A technically valid address that we can't send mail to is less than worthless to our organization. It's a detriment.

So fix it. Again, that is your problem: your program is buggy and you're sitting here telling us that your shit don't stink. Fix it.

You still haven't explained why you believe the email address is obfuscated or how it's a malicious input. While you were failing to answer the basic question you built-up a whole stable of new questions you now need to explain.

locallunatic

@blakeyrat said:

@joe.edwards said:
If you can't understand why it's a bad thing to accept an email address that we can't send mail to
Why not? It's a perfectly valid email address. If you can't send email to it, that's your problem, not your customer's. @joe.edwards said:
A technically valid address that we can't send mail to is less than worthless to our organization. It's a detriment.
So fix it. Again, that is your problem: your program is buggy and you're sitting here telling us that your shit don't stink. Fix it.

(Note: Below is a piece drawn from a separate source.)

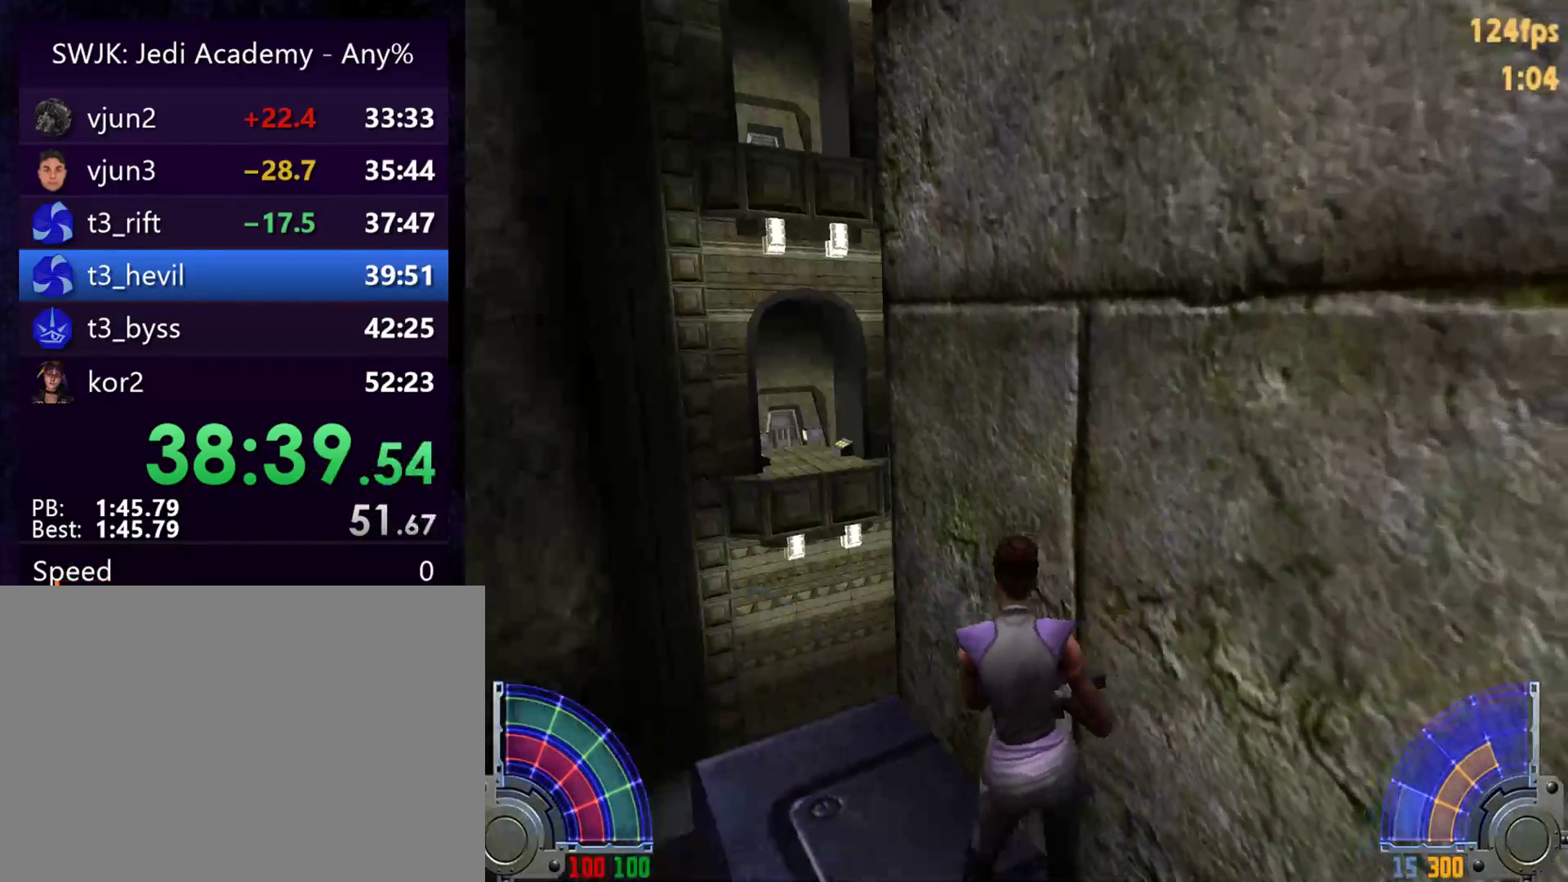
{"keys": [], "mouse": [], "events": []}
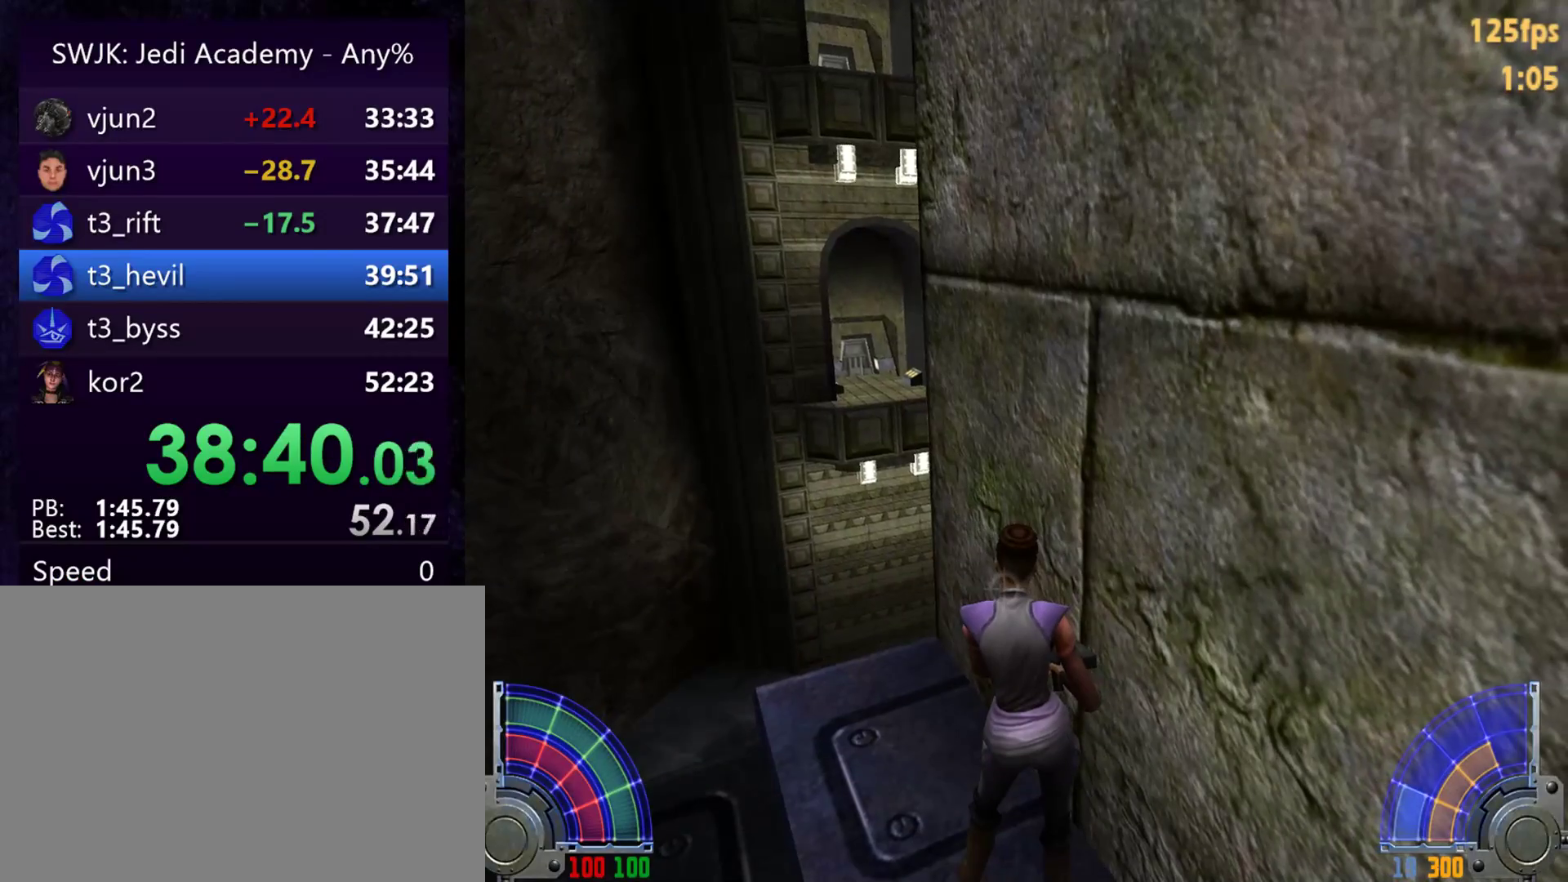
{"keys": [], "mouse": [], "events": []}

Not being able to send to some addresses is broken, but it may be more cost effective to build validation that doesn't allow things that trigger those bugs than to fix them. Annoying yes, but it MAY be a valid business decision.

blakeyrat

Yes and it's fine as long as joe.blow there admits it's his product that's in the wrong and the reason that he can't allow those email addresses is because his engineers fucked up when developing it.

But to say that nothing should accept those email addresses, or that those email addresses are malicious or obfuscated, that's just insane crazytalk.